Part of Maggie’s routine involves each of us sitting with her in her bedroom before she falls asleep. Heather always sits with her first before taking Julien to bed, then—usually around half an hour after Heather and Julien have gone to bed—Maggie calls me from the top of the stairs and asks me to come up. By that time I’m usually at the computer working, which means it’s time for a break. Last night when I went up Maggie wanted me to tell her a story. This time she gave me three things to include in the story I was to make up on the spot: a rainbow, the city, and Adam Sandler’s movie Bedtime Stories.

I made up a story about a rainbow that could only rise over the city when it was still raining.
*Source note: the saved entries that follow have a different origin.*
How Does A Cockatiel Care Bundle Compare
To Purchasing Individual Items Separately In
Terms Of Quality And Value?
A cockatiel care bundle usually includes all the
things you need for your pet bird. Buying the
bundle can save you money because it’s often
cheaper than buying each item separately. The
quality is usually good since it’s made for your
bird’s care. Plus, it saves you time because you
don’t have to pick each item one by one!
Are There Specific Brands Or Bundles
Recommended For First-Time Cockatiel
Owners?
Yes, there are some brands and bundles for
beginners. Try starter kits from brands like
This was a rainbow whose appearance didn’t mean the rain had ended or was even about to end. No, whenever you saw this rainbow, it meant the rain was going to continue for hours, even days. Because of that, this rainbow was the most unpopular rainbow in city. Unlike the other rainbows that the people in the city welcomed and celebrated, this rainbow was hated. “If only I could figure out how to get the rain to stop,” the rainbow thought, “then I would be welcomed and celebrated as well.”
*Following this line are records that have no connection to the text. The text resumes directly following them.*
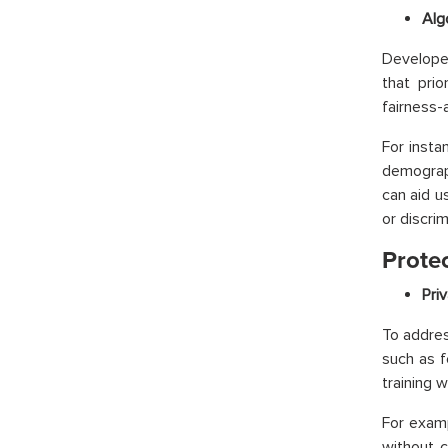
Alg
Developer
that prio
fairness-
For insta
demograph
can aid u
or discrim
Protec
Pri
To addres
such as f
training 
For examp
without c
The rainbow thought and thought about it, then came up with an idea. “I bet the answer is in the Adam Sandler movie Bedtime Stories. If I watch this movie carefully, I’ll discover the secret to ending the rain that keeps falling whenever I appear in the sky.” The rainbow then watched Bedtime Stories in its DVD player. It watched the movie carefully, several times, but after having done so it still had no solution as to how to stop the rain. Then another idea occurred to the rainbow, “Maybe if I watch it backwards, that’s how I’ll find the answer in the movie.” The rainbow figured out a way to make the entire movie play backwards in its DVD player with the sound on and watched and listened. Somehow, when the rainbow heard Adam Sandler’s voice going backwards, what it heard wasn’t just garbled, nonsensical sound, but real words—words the actor Adam Sandler had no idea he was saying. It was in these words that the rainbow found the secret to stopping the rain, and the next day when it appeared in the sky over the city, the heavy rain turned into a drizzle, then into a mist, and then, finally, it was all gone. And the rainbow stretched its colors from one end of the city to the other as the people welcomed it and praised it, saying it was the best of all the rainbows. The End.

Maggie liked the story, but she wanted more. I told her I was too tired—that I didn’t have another story in me for the night. She then let me finish story time by reading Bob Hicok’s poem “My New Neighbor” in which Bob Hicok talks to one of the cows that grazes in a field next to a Presbyterian church in his neighborhood. By the end of the poem, Maggie had closed her eyes. She wasn’t quite asleep, but she was almost there. I sat there quietly for a few more minutes before I went back downstairs. I tried to finish the story I was writing, but I was too tired to continue. So, after a little while, I went to sleep, too.

This photograph of the soccer field was taken around 6:30 this evening, toward the end of Maggie’s soccer practice. As it got darker and darker tonight, the landscape of the soccer field against the mountains and the November sky looked more and more like a painting by Mark Rothko. I didn’t want to think about Mark Rothko. Mark Rothko, as good as he was, always made me think about the endings of things and I wasn’t in the mood to think about the ending of things.

Maggie and her teammates practiced until it was too dark to continue, cutting their practice hour short by about fifteen minutes. As we headed home, and the evening’s last colors faded into the darkness, the landscape of our small town seemed to slowly change. When Maggie and I walked in the door, dinner was ready. Heather, Maggie, Julien, and I ate under the pale yellow dining room light, and as I started to feel full, the sound of our forks against our plates began to sound more and more like music.